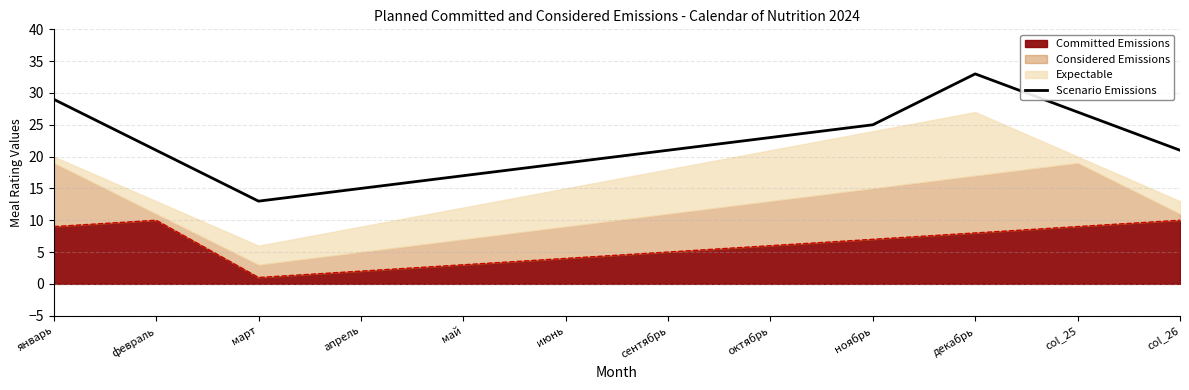

What is the difference between the maximum and minimum values?

20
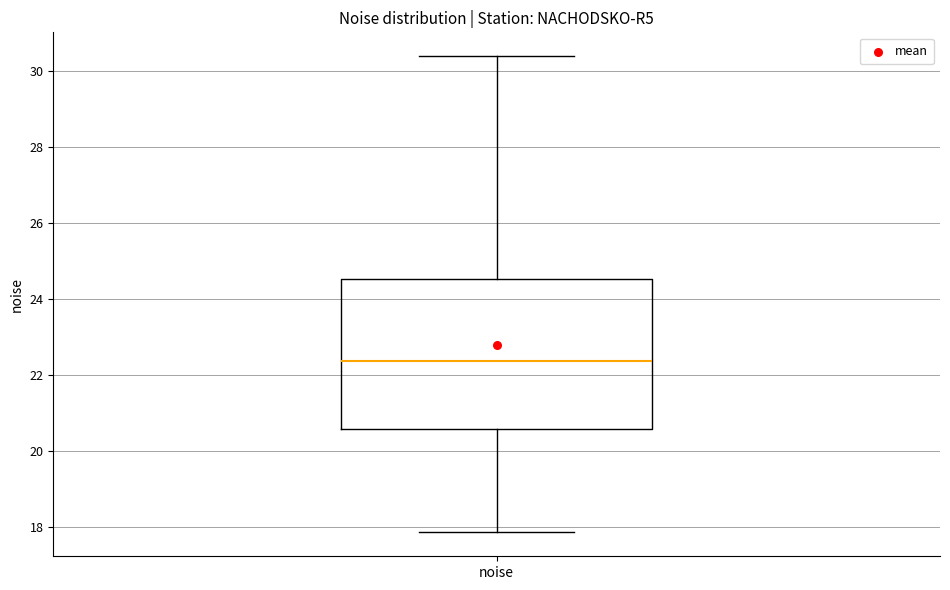

Read this box plot against the y-axis: the position of the median line, the range covered by the box, and the ends of both whiskers. The values are not printed on the chart, so give them approximately, as read against the axis.

median 22.4, box 20.6 to 24.6, whiskers 17.8 to 30.4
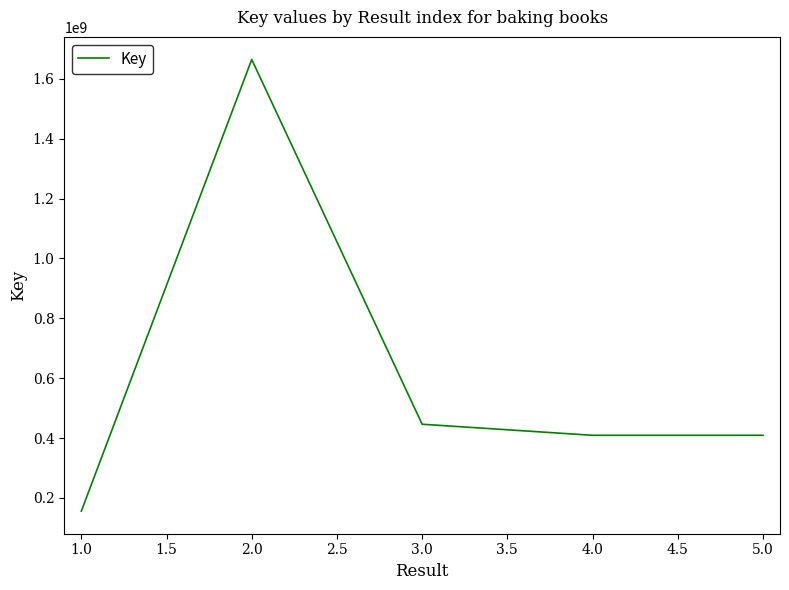

Where is the data nearest to the value 910277426?

3.0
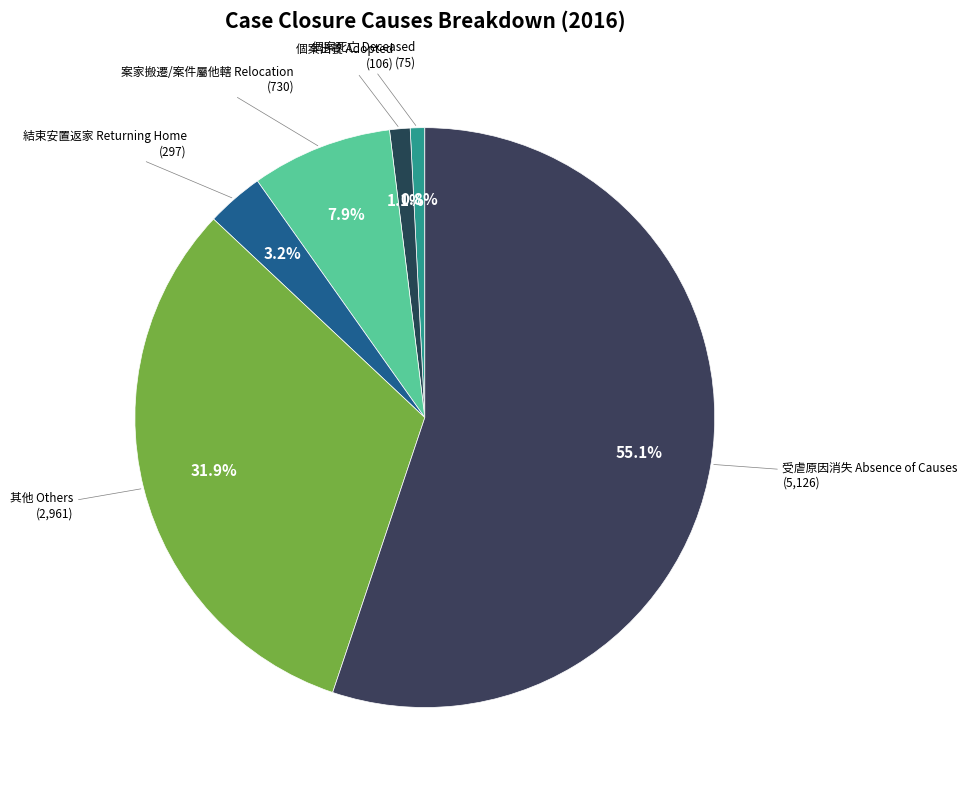

How many slices are in this pie chart?

6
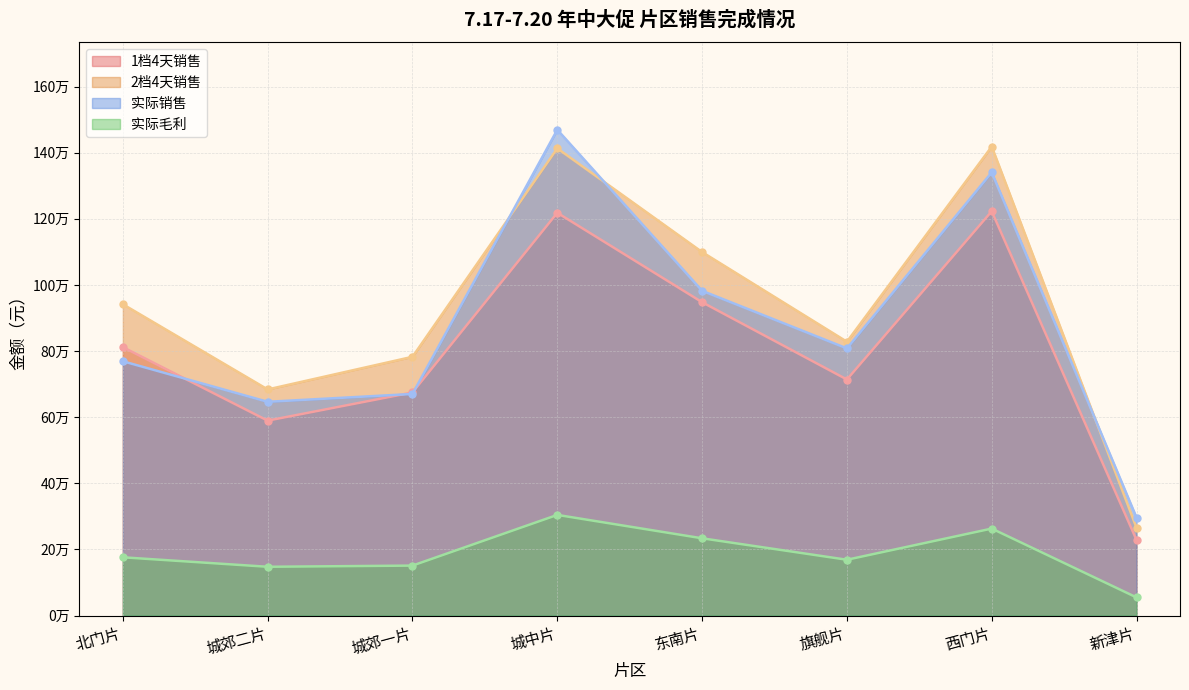

At which label does 实际毛利 reach its minimum?

新津片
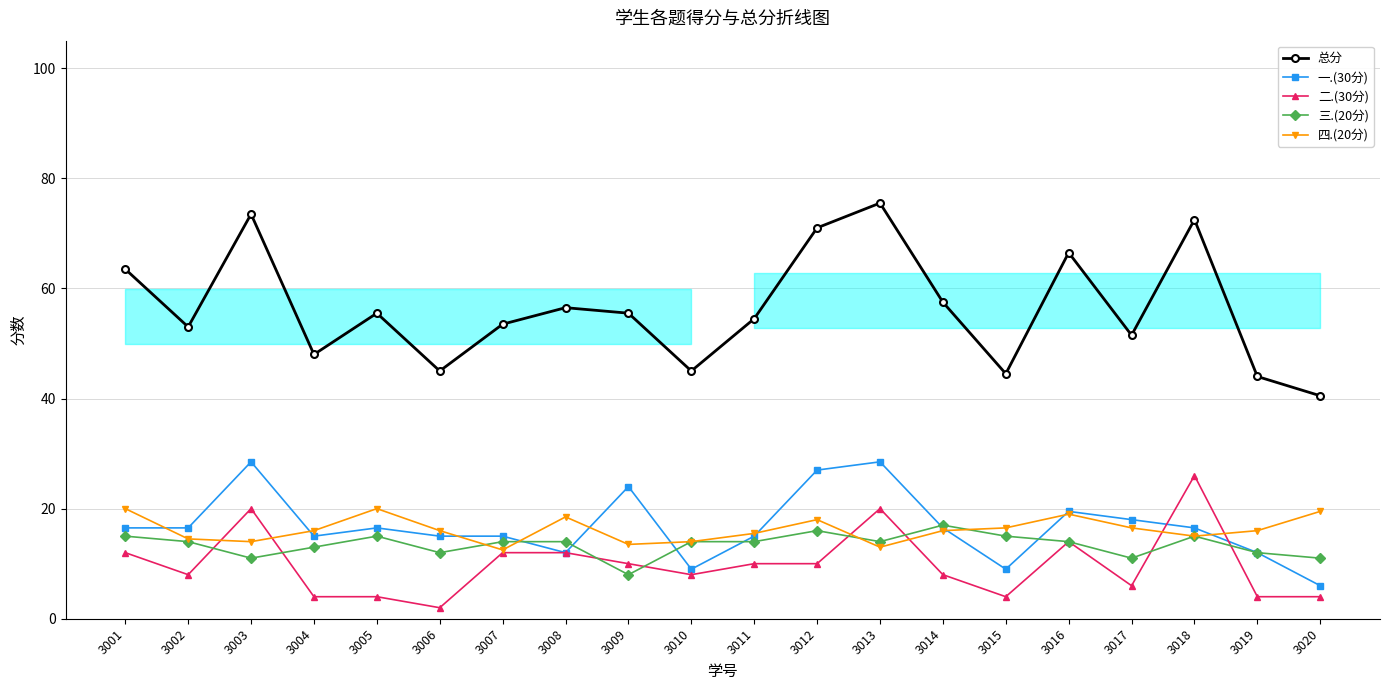

List the labels in order of 四.(20分) value, smallest first.

3007, 3013, 3009, 3003, 3010, 3002, 3018, 3011, 3004, 3006, 3014, 3019, 3015, 3017, 3012, 3008, 3016, 3020, 3001, 3005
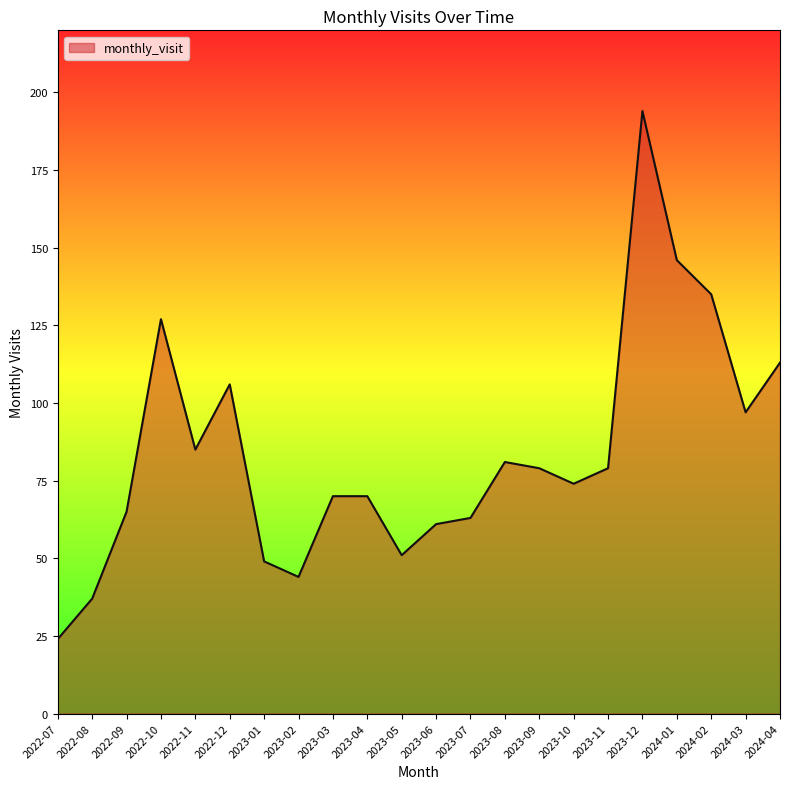

What position from the left is 2023-09?

15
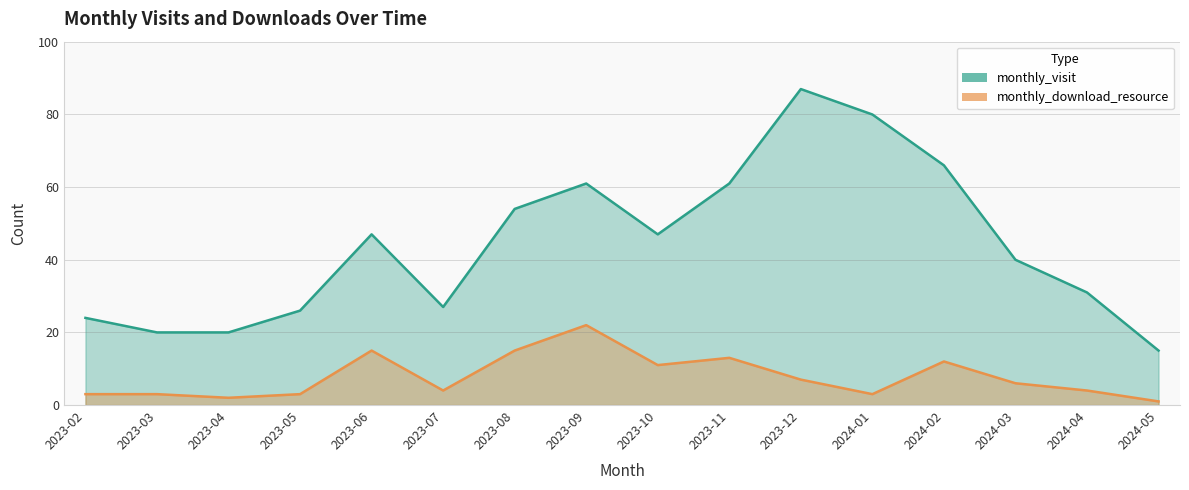

What is the sum of the monthly_visit values at 2023-06 and 2024-05?

62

* * * * * * * * *

Convert the rows above into a JSON list of strings, one string per line, omitting blank lines and the picture lines.

[Solution]
[
  "What is the difference between the maximum and minimum values?",
  "20",
  "Read this box plot against the y-axis: the position of the median line, the range covered by the box, and the ends of both whiskers. The values are not printed on the chart, so give them approximately, as read against the axis.",
  "median 22.4, box 20.6 to 24.6, whiskers 17.8 to 30.4",
  "Where is the data nearest to the value 910277426?",
  "3.0",
  "How many slices are in this pie chart?",
  "6",
  "At which label does 实际毛利 reach its minimum?",
  "新津片",
  "List the labels in order of 四.(20分) value, smallest first.",
  "3007, 3013, 3009, 3003, 3010, 3002, 3018, 3011, 3004, 3006, 3014, 3019, 3015, 3017, 3012, 3008, 3016, 3020, 3001, 3005",
  "What position from the left is 2023-09?",
  "15",
  "What is the sum of the monthly_visit values at 2023-06 and 2024-05?",
  "62"
]